While Ross Smith describes the security situation as "stable", he emphasises the need for care.
So far, no New Zealand PRT here has had to fire a shot in anger or faced unfriendly fire.
But the provinces surrounding the Kiwis have seen an increase in the use of homemade bombs.
In February, when Smith and Rankin made a pre-deployment visit, the Norwegian PRT base to the northeast was overrun by Afghans outraged by the publication of the Danish Allah cartoons.
In Bamyan, there was also anger but quick diplomacy and the help of the governor and chief of police calmed locals. Statements by Prime Minister Helen Clark also helped.

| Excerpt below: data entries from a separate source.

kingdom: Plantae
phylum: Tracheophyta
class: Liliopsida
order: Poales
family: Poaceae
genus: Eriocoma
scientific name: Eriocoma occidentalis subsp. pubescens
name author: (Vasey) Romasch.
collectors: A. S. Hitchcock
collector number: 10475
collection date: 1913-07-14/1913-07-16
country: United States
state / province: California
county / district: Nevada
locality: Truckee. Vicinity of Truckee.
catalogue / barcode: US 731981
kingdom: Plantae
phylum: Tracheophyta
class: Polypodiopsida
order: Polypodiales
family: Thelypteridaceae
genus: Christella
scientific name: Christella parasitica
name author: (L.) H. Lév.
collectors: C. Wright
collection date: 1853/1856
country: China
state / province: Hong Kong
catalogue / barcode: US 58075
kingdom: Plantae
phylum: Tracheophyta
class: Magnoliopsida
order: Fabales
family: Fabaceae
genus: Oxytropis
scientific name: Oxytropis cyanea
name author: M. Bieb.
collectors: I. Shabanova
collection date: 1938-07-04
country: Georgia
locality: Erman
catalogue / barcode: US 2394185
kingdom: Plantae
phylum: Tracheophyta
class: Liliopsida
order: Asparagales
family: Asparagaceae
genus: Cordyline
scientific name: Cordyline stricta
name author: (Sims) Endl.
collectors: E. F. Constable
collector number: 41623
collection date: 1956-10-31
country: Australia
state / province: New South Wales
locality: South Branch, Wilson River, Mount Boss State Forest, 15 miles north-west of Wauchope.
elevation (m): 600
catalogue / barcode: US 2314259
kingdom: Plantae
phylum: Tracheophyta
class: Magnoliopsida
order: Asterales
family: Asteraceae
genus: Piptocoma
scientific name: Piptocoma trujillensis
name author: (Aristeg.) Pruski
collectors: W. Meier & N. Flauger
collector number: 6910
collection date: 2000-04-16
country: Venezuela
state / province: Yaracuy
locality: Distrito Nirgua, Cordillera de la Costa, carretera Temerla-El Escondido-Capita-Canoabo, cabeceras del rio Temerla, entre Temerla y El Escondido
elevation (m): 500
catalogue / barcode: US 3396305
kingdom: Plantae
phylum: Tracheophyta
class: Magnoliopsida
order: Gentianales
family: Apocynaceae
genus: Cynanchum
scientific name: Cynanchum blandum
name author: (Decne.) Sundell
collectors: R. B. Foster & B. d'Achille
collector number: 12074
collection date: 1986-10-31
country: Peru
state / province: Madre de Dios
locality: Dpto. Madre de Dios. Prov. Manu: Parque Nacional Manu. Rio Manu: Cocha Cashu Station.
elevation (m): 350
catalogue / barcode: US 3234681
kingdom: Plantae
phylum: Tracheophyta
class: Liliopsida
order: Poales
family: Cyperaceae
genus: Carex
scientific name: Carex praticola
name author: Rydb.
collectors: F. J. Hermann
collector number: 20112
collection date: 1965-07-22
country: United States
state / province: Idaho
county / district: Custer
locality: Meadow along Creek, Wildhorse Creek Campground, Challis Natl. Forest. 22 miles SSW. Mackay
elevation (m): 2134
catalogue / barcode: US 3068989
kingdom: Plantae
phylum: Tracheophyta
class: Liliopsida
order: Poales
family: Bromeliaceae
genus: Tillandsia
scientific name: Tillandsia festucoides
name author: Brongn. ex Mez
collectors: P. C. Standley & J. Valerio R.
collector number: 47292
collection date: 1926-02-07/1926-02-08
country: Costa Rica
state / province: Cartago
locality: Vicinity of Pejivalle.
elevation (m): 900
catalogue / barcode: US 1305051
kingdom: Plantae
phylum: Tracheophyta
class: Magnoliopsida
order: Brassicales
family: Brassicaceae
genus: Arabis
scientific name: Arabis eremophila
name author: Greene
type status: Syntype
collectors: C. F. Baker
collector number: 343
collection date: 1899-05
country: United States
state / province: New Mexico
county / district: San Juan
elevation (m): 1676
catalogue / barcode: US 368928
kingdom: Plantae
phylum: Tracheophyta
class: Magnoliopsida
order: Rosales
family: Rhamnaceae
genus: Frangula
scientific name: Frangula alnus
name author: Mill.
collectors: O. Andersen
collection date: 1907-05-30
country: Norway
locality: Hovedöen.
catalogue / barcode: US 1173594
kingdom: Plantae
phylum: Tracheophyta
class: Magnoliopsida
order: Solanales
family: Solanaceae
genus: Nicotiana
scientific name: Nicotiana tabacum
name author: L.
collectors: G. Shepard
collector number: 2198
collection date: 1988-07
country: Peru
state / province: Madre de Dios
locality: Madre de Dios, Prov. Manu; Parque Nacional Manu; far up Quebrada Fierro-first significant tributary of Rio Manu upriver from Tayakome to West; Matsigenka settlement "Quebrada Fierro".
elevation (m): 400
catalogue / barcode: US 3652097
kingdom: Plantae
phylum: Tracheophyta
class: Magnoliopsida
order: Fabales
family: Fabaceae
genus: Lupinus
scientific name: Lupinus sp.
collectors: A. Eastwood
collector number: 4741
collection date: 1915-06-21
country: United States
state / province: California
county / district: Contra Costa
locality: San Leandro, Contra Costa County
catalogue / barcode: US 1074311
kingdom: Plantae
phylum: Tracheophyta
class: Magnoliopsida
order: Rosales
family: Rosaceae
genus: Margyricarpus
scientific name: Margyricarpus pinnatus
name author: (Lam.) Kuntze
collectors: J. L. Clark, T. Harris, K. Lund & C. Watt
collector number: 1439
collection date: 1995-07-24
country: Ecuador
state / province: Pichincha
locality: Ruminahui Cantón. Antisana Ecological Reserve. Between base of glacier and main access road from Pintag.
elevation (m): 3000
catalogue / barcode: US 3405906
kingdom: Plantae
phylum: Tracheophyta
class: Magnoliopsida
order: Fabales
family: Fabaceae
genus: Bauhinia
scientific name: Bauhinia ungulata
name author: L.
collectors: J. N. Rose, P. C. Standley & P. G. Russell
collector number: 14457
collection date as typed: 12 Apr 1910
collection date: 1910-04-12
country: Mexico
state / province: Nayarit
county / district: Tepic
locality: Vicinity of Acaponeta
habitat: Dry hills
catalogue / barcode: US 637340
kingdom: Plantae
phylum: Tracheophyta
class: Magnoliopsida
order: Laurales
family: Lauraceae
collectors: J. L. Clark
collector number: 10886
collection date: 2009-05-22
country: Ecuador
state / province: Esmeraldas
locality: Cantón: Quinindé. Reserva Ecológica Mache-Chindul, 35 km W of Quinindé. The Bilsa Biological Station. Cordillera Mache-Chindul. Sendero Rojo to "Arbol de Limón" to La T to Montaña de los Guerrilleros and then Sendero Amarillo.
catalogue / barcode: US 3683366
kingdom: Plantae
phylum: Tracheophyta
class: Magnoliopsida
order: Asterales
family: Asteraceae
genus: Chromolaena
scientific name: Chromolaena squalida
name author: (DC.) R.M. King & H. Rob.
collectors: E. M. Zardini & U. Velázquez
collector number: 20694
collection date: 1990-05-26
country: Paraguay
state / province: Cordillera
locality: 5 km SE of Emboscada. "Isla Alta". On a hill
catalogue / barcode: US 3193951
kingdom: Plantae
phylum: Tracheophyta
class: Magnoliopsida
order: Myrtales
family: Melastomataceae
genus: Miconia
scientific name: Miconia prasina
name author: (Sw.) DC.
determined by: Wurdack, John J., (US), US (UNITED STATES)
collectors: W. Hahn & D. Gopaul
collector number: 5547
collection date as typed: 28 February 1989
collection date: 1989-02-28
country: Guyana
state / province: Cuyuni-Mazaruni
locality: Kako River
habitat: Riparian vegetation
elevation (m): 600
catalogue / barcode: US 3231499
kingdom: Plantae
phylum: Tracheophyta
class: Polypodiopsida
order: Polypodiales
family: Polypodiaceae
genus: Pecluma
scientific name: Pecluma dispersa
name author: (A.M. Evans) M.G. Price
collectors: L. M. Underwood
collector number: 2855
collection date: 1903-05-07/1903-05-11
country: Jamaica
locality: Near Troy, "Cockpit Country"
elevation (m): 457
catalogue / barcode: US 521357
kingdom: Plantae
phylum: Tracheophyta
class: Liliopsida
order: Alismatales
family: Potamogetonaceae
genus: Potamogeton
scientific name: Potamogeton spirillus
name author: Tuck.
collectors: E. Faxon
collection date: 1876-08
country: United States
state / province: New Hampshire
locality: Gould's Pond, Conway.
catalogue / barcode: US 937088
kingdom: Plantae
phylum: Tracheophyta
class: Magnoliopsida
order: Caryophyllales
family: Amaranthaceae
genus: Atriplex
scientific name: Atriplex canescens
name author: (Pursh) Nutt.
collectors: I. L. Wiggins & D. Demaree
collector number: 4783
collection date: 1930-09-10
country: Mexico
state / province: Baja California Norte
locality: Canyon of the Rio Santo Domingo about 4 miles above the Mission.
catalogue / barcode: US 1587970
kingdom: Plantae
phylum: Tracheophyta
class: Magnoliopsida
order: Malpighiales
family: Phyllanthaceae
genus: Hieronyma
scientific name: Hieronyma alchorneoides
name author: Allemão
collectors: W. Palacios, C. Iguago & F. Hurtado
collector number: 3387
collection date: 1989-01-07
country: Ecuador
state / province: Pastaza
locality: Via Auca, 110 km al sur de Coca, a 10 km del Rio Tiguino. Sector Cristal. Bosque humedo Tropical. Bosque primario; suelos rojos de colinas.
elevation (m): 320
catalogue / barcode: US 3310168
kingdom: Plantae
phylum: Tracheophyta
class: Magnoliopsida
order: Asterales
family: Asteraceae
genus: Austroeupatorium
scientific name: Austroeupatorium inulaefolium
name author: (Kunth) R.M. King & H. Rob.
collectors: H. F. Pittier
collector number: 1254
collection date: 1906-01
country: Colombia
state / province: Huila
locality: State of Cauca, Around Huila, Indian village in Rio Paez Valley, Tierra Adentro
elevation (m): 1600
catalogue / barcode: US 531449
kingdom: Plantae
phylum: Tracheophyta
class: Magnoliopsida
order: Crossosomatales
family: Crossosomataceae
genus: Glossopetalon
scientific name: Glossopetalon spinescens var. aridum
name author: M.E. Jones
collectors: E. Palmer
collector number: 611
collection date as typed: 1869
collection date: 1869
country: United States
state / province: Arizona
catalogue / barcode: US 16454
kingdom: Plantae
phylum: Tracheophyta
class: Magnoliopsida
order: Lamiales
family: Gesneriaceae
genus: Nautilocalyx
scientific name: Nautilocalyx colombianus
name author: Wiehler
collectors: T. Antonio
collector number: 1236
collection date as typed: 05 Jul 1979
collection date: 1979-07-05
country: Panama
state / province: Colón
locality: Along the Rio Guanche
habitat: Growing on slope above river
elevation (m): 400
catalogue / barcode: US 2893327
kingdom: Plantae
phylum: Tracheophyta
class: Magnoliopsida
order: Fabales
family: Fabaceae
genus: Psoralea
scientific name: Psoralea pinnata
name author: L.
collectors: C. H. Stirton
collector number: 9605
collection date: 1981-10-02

"We've been lucky here so far," says Warrant Officer (2) Greg "Mitch" Mitchell. "Even here it only takes a couple of things to happen to set off a riot."
There is a sense the valley has been holding its collective breath.
"They've seen it all before," says Mitchell. "After the Russians left, there was a power vacuum and the mujahedin came in. Then the Taleban. You try and use future tenses with them, and talk about the future, and they don't want to talk about it. It's quite sad, really.
"In some areas, they are better off than us. The seediness in Western culture, they don't have that. The number of shops down there," he says, motioning towards the town, "with no one in attendance, and nothing gets taken."
The Kiwi Way is endorsed as one of the reasons for peace here. Aided by Bamyan's ethnic differences and geographical separation from the rest of Afghanistan, the New Zealanders have more freedom than other PRTs.
They have embraced it. While troops elsewhere dispense aid from heavily armed and armoured columns, the Kiwis stop for tea and conversation.
"We treat these people as equals," says Ross Smith.
There is a strong feeling among the troops that Bamyan can't be left alone yet. They see the need to stay beyond New Zealand's 2007 commitment.
If they leave too early, as many feel they did in Timor, anarchy could easily return.